You cannot prove how they found out about your idea, but it doesn’t matter! If it is clear that the product is covered by your U.S. patent, you can sue them in federal court for patent infringement, to stop them from producing the infringing product. And you can seek damages. The bottom line is, patent law would provide a clear remedy, whereas simply relying on an NDA would not.
An NDA can be useful when the same person (or company) that signed the NDA goes ahead with the idea. When you have a patent, however, and someone replicates whatever is covered by your patent, your prior relationship with that person (or company) matters very little. When you have a patent, even people who innocently and coincidentally come out with the same product could be held liable for patent infringement.
So when are NDAs Bad?
They are bad when you attempt to use an NDA as your sole protection, especially when disclosing your idea to people you don’t know and trust fully. If patent protection is available, just having filed for a patent prior to disclosing the idea to a company will put you in a much better position. Filing the application will establish your priority and can prevent them from attempting to patent the idea themselves.
The question typically is whether what you have is patentable. If what you have is valuable, and losing it would be devastating or even detrimental to you or your company, it’s worth having an evaluation performed to find out if it is patentable.
So when are NDAs useful, helpful, or good?
Here are a few instances where having an NDA is beneficial:
1. They help honest people to keep things quiet. Imagine that, in the absence of an NDA, even an honest but somewhat careless person might tell a friend about the cool idea you told them about. When an NDA has been signed, however, they are more likely to remember that this is supposed to be confidential information, and therefore remember not to tell others out it. So even between people who trust each other, a simple NDA is a reminder that keeping this information confidential is serious business.

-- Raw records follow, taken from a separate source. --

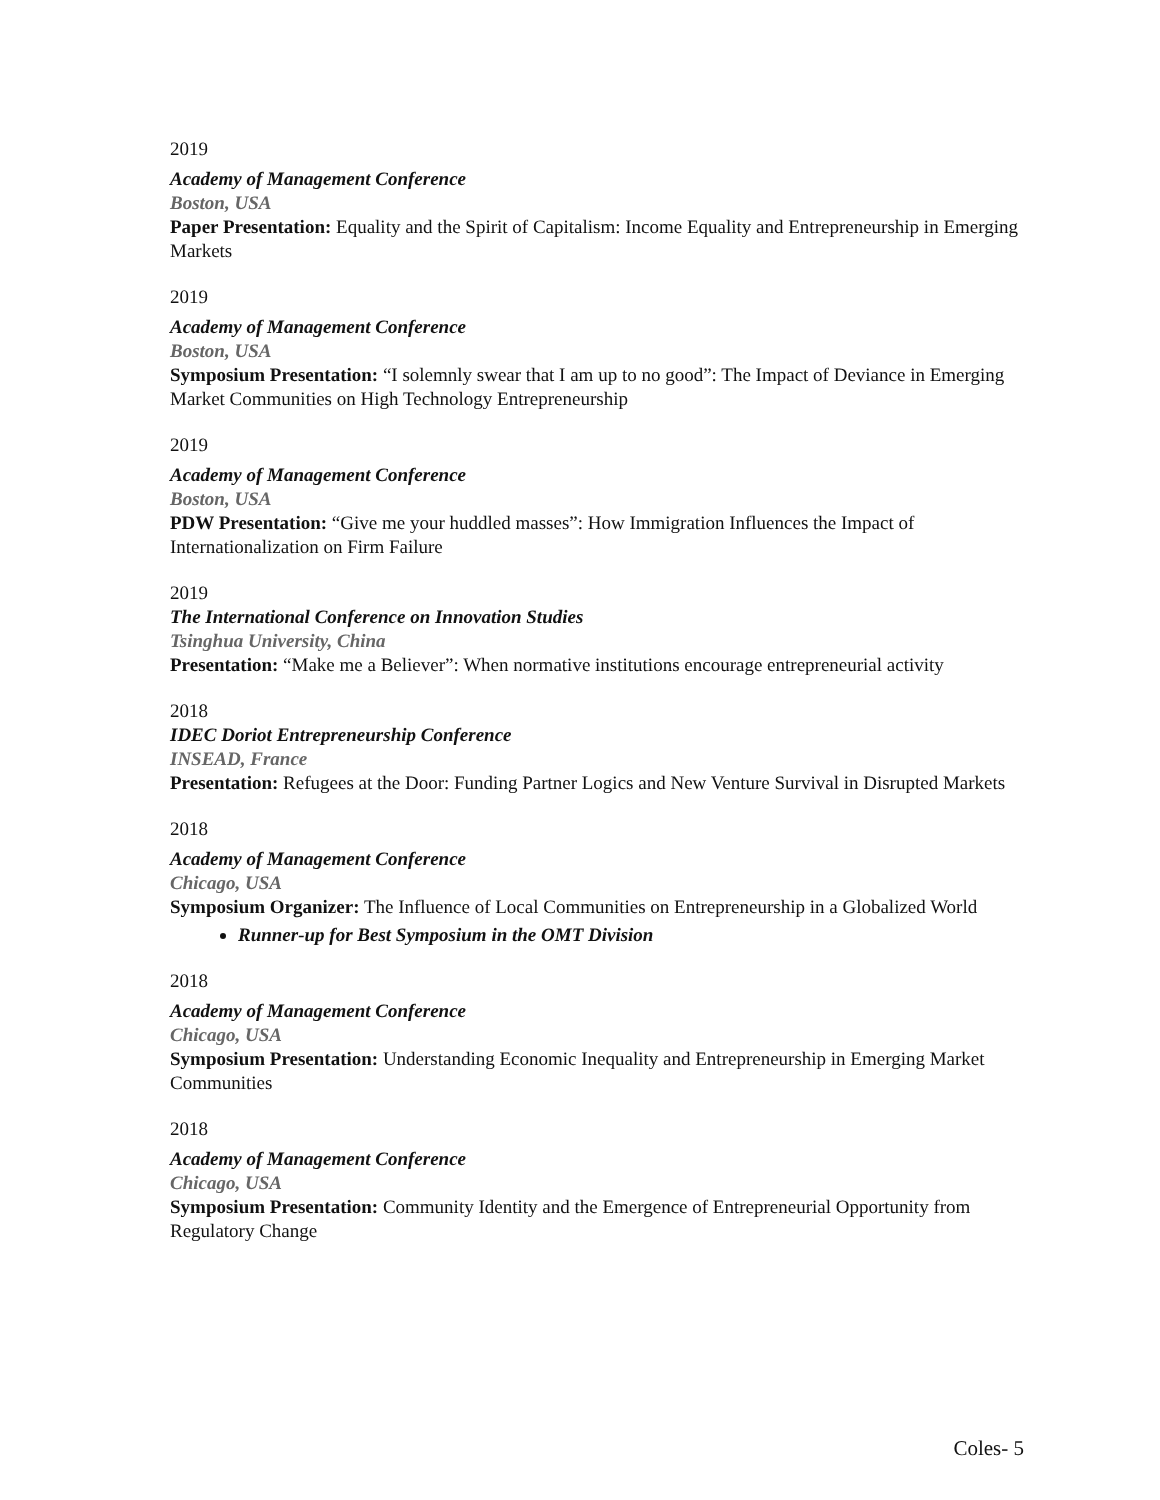2019
Academy of Management Conference
Boston, USA
Paper Presentation: Equality and the Spirit of Capitalism: Income Equality and Entrepreneurship in Emerging Markets
2019
Academy of Management Conference
Boston, USA
Symposium Presentation: “I solemnly swear that I am up to no good”: The Impact of Deviance in Emerging Market Communities on High Technology Entrepreneurship
2019
Academy of Management Conference
Boston, USA
PDW Presentation: “Give me your huddled masses”: How Immigration Influences the Impact of Internationalization on Firm Failure
2019
The International Conference on Innovation Studies
Tsinghua University, China
Presentation: “Make me a Believer”: When normative institutions encourage entrepreneurial activity
2018
IDEC Doriot Entrepreneurship Conference
INSEAD, France
Presentation: Refugees at the Door: Funding Partner Logics and New Venture Survival in Disrupted Markets
2018
Academy of Management Conference
Chicago, USA
Symposium Organizer: The Influence of Local Communities on Entrepreneurship in a Globalized World
Runner-up for Best Symposium in the OMT Division
2018
Academy of Management Conference
Chicago, USA
Symposium Presentation: Understanding Economic Inequality and Entrepreneurship in Emerging Market Communities
2018
Academy of Management Conference
Chicago, USA
Symposium Presentation: Community Identity and the Emergence of Entrepreneurial Opportunity from Regulatory Change
Coles- 5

2. They are a great back up for other forms of IP protection. Sometimes there may be doubt about whether your former joint venture partner is infringing your patent. If an NDA was signed, it can provide additional grounds for showing that their later activities stemmed from early confidential discussions you had with them, and therefore can provide you with additional remedies.
3. They can be helpful in establishing trade secrets. Trade secret protection is used under certain circumstances to protect a company’s valuable secrets. When information is stolen, it is important to establish the steps that the company took to keep the information confidential. So having employees sign NDAs obligating them to keep corporate information confidential can be extremely important if, for example, a competitor’s product can be linked to a leak (whether intentional or inadvertent) from one of your employees.
4. They are helpful when the concept/idea is not patentable—and not easily protected by other forms of IP protection. For example, certain business concepts, marketing or advertising ideas, and the like, might not qualify for patent protection. In those cases, signing an NDA might be the best you can do. It will provide a basis for a working relationship, that will help keep the parties honest. Be careful, however, not to jump to the conclusion that the NDA is your only option. Having your idea evaluated, to determine the best available strategies for protection is essential if what you have is valuable to you.
Final word regarding NDAs and patent attorneys: The truth is, both federal and state laws require patent attorneys to keep client’s—and potential clients’—information confidential. When a patent attorney signs such an agreement, it only duplicates an obligation that the law has already imposed upon all patent attorneys. So, if it makes you more comfortable, you can ask a patent attorney to sign an NDA before discussing your idea—but it’s not really necessary.